- Working data
+++

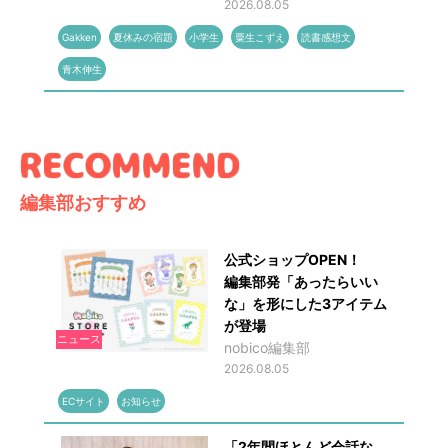
2026.08.05
Gakken
夏休みの宿題
小学生
粟生こずえ
読書感想文
青木伸生
編集部おすすめ
公式ショップOPEN！
編集部発「あったらいい
な」を形にした3アイテム
が登場
ニュース
nobico編集部
2026.08.05
ECサイト
お知らせ
「2年間ほとんど会話な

+++

- Written task
Set down, word for word, every line from the line that holds "公式ショップOPEN！" to the end of the entries above, including both ends.

- Solution below
公式ショップOPEN！
編集部発「あったらいい
な」を形にした3アイテム
が登場
ニュース
nobico編集部
2026.08.05
ECサイト
お知らせ
「2年間ほとんど会話な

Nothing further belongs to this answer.